¿A quién deberíamos vacunar primero?

 

De acuerdo con la OMS, cada 24 horas mueren cerca de seis mil personas de Covid-19 en el mundo. Y para los expertos, los países que no han participado en los acuerdos de compra anticipada o que no fabrican dosis en casa, tendrán que esperar un buen tiempo, mientras sus súbditos seguirán muriendo y sus economías también. Y los países que son pobres social y económicamente, tendrán que esperar muchísimo más tiempo que los demás y cuándo les llegue las dosis, será probablemente muy tarde. Entonces, ¿qué deberíamos hacer?



Entre las escasísimas certidumbres que tenemos en esta pandemia, está una que a más de uno le deja la boca desabrida: en una primera fase, al menos, las dosis de vacunas no alcanzarán para todos.

Lo que hay son pugnas políticas, luchas sociales, conflictos, peleas intestinas y el mundo cayó – de hecho, ya lo comprobamos con los suministros médicos, las mascarillas y otros insumos – en un gigantesco mercado persa que funciona sin reglas, de acuerdo con el mejor postor, al mejor lobista o a la mejor capacidad de dar coimas para estar en primera línea. Sin saber, con seguridad, si lo que compra tiene o no, además, garantías de calidad.

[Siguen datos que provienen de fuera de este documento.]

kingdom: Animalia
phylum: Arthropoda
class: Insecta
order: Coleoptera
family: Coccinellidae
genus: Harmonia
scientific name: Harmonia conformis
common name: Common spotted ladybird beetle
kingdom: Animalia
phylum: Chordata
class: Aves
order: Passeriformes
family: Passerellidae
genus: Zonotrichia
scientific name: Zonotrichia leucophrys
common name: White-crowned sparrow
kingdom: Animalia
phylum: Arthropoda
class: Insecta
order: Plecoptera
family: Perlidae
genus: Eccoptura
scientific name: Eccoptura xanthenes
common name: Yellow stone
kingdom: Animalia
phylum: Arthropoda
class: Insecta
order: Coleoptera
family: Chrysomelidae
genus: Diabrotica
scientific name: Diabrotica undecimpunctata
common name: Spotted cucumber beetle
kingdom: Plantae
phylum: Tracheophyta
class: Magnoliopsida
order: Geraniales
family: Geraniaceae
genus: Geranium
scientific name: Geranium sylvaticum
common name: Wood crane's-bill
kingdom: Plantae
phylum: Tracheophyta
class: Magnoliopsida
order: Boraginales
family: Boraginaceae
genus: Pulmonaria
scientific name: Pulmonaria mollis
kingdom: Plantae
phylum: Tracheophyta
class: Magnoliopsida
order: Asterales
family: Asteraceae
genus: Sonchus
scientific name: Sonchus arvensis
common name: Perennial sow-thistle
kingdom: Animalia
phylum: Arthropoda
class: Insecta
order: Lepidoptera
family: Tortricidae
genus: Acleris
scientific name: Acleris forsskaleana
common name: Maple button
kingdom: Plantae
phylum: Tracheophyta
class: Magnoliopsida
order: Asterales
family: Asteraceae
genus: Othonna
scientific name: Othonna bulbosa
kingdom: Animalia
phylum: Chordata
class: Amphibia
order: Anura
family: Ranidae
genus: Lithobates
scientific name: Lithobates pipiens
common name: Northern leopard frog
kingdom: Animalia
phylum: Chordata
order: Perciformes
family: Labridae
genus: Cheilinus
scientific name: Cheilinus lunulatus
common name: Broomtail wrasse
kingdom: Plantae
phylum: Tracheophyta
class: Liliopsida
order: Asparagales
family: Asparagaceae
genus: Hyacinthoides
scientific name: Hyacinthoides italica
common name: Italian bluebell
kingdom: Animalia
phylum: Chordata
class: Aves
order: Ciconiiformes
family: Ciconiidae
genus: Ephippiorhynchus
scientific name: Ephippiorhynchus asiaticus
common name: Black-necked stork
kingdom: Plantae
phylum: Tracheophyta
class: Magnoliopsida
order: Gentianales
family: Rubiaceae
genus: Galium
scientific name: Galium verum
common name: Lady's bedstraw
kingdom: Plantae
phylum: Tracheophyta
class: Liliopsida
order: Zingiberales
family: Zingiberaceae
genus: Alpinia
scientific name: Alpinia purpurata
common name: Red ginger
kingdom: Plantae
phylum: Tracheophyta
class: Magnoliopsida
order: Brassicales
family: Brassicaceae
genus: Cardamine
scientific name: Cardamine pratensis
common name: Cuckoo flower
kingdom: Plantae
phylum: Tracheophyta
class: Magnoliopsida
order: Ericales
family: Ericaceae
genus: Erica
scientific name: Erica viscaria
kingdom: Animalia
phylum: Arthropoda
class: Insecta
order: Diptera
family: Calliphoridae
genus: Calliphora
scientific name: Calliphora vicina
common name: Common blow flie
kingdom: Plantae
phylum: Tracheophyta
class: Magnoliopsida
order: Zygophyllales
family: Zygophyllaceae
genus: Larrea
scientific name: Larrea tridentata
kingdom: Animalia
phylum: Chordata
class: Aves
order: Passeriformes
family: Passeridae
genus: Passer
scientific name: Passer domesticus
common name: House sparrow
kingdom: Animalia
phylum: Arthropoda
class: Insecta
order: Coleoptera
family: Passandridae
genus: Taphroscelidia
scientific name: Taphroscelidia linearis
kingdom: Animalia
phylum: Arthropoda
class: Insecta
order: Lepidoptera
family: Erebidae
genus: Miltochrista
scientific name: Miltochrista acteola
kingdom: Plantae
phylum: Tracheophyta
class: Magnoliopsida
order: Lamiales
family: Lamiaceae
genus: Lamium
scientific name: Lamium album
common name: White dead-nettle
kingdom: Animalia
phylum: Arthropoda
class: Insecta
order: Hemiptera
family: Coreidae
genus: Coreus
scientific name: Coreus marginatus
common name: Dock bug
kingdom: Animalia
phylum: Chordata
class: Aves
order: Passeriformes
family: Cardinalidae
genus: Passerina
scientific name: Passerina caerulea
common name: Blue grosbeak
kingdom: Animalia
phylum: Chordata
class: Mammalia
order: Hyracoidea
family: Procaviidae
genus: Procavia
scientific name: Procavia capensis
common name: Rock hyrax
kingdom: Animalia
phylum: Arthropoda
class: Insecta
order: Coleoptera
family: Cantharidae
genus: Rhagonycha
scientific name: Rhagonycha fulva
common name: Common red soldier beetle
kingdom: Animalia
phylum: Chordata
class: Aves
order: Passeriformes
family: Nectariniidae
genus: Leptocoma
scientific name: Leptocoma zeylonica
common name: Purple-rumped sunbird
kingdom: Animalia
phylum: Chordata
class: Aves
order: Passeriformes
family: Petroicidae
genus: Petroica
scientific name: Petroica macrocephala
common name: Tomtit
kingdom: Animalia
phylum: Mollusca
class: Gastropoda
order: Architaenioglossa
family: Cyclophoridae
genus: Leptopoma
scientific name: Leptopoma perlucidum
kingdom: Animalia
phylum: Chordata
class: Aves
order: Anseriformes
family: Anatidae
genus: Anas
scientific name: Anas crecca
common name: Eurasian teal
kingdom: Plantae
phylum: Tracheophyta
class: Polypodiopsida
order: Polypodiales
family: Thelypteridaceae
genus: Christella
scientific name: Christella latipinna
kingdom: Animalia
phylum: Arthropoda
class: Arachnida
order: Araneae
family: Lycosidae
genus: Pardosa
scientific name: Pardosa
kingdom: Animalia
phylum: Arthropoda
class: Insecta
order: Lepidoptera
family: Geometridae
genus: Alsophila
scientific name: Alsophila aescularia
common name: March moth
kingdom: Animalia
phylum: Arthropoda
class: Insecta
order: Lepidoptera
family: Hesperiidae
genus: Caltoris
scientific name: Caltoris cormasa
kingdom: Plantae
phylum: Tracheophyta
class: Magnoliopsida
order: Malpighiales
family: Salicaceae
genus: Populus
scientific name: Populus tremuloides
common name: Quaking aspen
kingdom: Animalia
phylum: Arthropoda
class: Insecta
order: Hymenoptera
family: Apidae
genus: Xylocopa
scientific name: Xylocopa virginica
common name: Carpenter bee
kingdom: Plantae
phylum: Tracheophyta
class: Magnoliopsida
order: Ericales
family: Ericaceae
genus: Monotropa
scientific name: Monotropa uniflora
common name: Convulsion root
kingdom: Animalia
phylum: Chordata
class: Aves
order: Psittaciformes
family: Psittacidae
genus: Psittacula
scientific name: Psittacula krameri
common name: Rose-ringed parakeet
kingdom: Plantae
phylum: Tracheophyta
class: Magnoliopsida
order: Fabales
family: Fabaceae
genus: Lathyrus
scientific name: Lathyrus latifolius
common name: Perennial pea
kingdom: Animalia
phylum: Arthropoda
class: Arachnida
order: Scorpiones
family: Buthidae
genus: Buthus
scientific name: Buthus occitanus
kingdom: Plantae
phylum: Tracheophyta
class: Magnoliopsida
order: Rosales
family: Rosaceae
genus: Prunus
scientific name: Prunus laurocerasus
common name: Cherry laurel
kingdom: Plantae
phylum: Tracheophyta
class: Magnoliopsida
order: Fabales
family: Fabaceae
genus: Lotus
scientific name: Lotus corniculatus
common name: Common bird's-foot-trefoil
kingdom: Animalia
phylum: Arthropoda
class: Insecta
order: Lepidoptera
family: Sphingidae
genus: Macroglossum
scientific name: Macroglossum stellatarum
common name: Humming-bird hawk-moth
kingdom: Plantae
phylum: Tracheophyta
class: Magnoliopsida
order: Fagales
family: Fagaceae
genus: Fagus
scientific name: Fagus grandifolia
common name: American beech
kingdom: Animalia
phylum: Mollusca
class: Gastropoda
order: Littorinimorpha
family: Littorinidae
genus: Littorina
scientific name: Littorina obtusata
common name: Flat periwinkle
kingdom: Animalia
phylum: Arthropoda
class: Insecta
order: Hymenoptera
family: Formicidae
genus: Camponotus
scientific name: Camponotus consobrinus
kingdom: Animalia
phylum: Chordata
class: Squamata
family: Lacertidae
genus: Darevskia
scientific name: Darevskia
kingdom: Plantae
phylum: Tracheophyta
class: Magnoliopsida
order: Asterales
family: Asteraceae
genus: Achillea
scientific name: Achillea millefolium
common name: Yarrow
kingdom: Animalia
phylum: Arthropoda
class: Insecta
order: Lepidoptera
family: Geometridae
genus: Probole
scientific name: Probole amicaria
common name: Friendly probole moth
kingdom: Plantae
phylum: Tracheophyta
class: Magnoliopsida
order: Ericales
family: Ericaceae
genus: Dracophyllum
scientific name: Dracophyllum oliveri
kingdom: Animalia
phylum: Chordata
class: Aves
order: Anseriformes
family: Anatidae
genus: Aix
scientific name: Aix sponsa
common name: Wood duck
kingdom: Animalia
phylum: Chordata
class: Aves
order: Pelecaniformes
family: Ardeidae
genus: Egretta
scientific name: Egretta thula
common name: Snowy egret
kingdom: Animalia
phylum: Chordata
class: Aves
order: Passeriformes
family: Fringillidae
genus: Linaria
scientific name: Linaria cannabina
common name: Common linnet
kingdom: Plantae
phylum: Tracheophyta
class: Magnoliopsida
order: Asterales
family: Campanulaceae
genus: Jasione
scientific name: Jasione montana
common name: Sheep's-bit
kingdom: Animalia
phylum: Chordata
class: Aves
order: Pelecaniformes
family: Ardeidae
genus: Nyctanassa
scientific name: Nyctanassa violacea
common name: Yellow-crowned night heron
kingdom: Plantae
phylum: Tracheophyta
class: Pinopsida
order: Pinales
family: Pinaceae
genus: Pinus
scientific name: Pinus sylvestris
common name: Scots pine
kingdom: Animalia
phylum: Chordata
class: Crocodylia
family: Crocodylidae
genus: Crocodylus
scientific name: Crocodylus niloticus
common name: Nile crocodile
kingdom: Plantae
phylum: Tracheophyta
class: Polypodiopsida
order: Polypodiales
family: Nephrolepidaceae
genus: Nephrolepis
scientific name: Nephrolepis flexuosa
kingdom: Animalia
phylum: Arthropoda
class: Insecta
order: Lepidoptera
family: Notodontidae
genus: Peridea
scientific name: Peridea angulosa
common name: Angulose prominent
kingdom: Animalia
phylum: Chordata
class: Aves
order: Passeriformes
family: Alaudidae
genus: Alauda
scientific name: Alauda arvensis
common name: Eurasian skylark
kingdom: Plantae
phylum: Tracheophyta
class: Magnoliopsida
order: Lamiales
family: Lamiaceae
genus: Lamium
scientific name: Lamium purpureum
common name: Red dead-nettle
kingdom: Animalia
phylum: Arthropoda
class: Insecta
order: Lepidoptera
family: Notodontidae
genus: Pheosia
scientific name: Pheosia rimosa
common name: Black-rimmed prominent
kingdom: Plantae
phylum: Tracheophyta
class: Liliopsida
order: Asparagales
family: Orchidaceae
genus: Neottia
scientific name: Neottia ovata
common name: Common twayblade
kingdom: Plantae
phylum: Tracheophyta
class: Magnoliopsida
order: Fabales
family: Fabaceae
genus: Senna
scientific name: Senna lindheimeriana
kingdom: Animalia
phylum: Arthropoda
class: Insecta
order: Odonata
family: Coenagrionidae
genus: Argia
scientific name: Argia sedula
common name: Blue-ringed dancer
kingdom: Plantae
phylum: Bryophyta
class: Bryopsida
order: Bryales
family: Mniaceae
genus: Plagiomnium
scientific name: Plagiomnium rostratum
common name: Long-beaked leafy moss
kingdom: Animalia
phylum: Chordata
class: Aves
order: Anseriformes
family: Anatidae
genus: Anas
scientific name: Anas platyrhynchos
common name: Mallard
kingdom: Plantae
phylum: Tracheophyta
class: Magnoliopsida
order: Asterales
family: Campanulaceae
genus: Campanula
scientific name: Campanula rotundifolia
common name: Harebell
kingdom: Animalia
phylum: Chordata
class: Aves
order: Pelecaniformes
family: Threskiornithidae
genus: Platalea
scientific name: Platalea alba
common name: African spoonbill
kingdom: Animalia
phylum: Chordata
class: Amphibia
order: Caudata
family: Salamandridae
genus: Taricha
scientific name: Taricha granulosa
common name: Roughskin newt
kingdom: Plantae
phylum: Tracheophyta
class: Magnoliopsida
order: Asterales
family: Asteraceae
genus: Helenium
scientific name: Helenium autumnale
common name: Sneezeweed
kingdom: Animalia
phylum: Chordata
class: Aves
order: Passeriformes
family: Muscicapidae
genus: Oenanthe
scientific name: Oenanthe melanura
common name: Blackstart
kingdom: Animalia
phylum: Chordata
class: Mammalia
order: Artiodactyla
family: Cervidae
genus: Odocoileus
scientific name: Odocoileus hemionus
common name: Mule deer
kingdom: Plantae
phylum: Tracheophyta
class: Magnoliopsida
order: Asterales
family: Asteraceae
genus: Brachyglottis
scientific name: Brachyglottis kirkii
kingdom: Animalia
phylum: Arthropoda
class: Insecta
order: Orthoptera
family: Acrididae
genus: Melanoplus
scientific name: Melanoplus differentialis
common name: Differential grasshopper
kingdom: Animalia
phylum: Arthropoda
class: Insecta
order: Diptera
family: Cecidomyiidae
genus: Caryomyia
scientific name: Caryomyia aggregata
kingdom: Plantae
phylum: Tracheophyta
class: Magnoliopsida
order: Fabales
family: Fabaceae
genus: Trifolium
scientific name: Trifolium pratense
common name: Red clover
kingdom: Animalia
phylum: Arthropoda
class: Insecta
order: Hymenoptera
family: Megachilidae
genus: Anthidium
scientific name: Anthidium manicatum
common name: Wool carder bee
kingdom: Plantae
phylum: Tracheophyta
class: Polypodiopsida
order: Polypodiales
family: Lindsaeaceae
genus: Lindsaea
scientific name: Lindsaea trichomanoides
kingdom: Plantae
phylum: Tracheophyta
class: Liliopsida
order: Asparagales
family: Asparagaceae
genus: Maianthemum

Pero, al parecer, no todo estaría perdido. La Organización Mundial de la Salud, tiene una propuesta que se sujeta en el principio de que mientras no sobren las dosis, las vacunas se deberían distribuir en tres fases y de forma proporcional a la población de cada país: un 3% en una primera fase; luego, inocularla al 20% de la población, en una segunda oleada y; tercero, llegar al 60% de la población en etapa casi final.

Suena bien y parece lógico, pero dónde está el problema. Por una parte, la pandemia no está afectando de manera pareja a todos por igual. Por ejemplo, mientras en España, con 47 millones de habitantes, se está acercando al medio millón de casos, Polonia, con 38 millones, apenas tiene 68.000, casos. Lo mismo pasa en nuestra región. No podemos comparar a Brasil por su densidad y tamaño con Perú, Ecuador y Bolivia o Paraguay.

Esto quiere decir, como segundo elemento, que los países más densamente poblados se llevarían la mayoría de las vacunas, en desmedro de aquellos más pequeños, más pobres y cuyos índices de mortalidad son altos.

Es acá donde surgen los planteamientos a considerar. Primero, que se debería tener una mirada más cualitativa que cuantitativa. Esto quiere decir, que quienes debieran ser vacunados antes que todos son aquellos que están más expuestos al virus: médicos, enfermeros, personal sanitario, mayores de 65 años, población en riesgo alto que padecen de enfermedades de base y cuyas vidas están en mayor peligro que otras.

Pero para los profesionales en ética de la salud estaríamos frente al surgimiento – muy severo – de nacionalismos sanitarios altamente abusivos y que, sin importar una repartición lo menos desigual posible, buscarán sacar el mayor provecho posible, movidos más por un interés meramente político que de salud pública. Caso concreto el de Estados Unidos y su compra monopólica y “electoralista” de remdesivir. O Rusia y su vacuna Sputnik, cuyos efectos y pruebas científicas en humanos no son del todo claras.

Lo triste es que estamos frente a una corriente nacionalista de la salud para nada ética. Primero fue el acaparamiento de mascarillas, ventiladores, guantes de látex, insumos médicos y luego, fuimos entrando en la locura de los posibles medicamentos para luego entrar en la lucha por ser los primeros en tener la vacuna. Baste un ejemplo, durante la pandemia de gripe A durante el 2009, la vacuna llegó en apenas siete meses, después de la muerte de cerca de 300 mil personas, pero los países ricos acapararon el 90% de la producción.

Entonces, el debate ético sanitario está abierto: ¿A quién deberíamos vacunar primero? Le pregunto ¿Usted cree que su madre, su esposa o su hija vale más que una madre con diabetes, una esposa con cáncer o la hija del vecino con hipertensión? Saque sus propias conclusiones y verá si lo mueve un principio ético o un individualismo.